● **Instructions for the task**
Pull out the lines of the data, starting at the first one and ending after the line that has "Аль-Хиляль Эр-Рияд". Reproduce each line without any change.

(Saved entries)
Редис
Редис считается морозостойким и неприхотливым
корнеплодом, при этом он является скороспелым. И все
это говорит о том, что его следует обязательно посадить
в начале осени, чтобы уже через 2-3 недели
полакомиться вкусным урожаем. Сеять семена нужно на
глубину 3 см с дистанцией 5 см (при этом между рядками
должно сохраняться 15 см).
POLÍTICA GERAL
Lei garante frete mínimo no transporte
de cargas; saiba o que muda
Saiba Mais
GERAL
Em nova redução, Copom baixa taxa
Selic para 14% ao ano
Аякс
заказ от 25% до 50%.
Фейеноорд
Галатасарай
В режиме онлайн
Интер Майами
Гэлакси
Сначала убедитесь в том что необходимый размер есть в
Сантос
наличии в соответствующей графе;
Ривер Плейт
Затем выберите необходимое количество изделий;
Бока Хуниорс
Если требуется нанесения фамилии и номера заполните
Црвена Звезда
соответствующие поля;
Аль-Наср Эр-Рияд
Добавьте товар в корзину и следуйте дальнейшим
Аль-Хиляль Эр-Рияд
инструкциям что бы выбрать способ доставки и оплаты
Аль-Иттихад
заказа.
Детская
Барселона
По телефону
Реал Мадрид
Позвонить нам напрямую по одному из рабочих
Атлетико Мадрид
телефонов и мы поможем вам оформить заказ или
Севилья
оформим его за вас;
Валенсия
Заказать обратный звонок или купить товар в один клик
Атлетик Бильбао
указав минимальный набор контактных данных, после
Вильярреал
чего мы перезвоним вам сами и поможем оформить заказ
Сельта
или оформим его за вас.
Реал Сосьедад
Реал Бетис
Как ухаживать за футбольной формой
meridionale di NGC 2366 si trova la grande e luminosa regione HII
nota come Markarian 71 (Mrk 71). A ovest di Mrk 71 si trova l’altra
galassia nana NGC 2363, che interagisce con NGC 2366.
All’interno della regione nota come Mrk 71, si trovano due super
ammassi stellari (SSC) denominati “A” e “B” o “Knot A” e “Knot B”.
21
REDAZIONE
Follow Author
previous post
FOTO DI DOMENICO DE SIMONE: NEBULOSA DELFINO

● **Solved exercise**
Редис
Редис считается морозостойким и неприхотливым
корнеплодом, при этом он является скороспелым. И все
это говорит о том, что его следует обязательно посадить
в начале осени, чтобы уже через 2-3 недели
полакомиться вкусным урожаем. Сеять семена нужно на
глубину 3 см с дистанцией 5 см (при этом между рядками
должно сохраняться 15 см).
POLÍTICA GERAL
Lei garante frete mínimo no transporte
de cargas; saiba o que muda
Saiba Mais
GERAL
Em nova redução, Copom baixa taxa
Selic para 14% ao ano
Аякс
заказ от 25% до 50%.
Фейеноорд
Галатасарай
В режиме онлайн
Интер Майами
Гэлакси
Сначала убедитесь в том что необходимый размер есть в
Сантос
наличии в соответствующей графе;
Ривер Плейт
Затем выберите необходимое количество изделий;
Бока Хуниорс
Если требуется нанесения фамилии и номера заполните
Црвена Звезда
соответствующие поля;
Аль-Наср Эр-Рияд
Добавьте товар в корзину и следуйте дальнейшим
Аль-Хиляль Эр-Рияд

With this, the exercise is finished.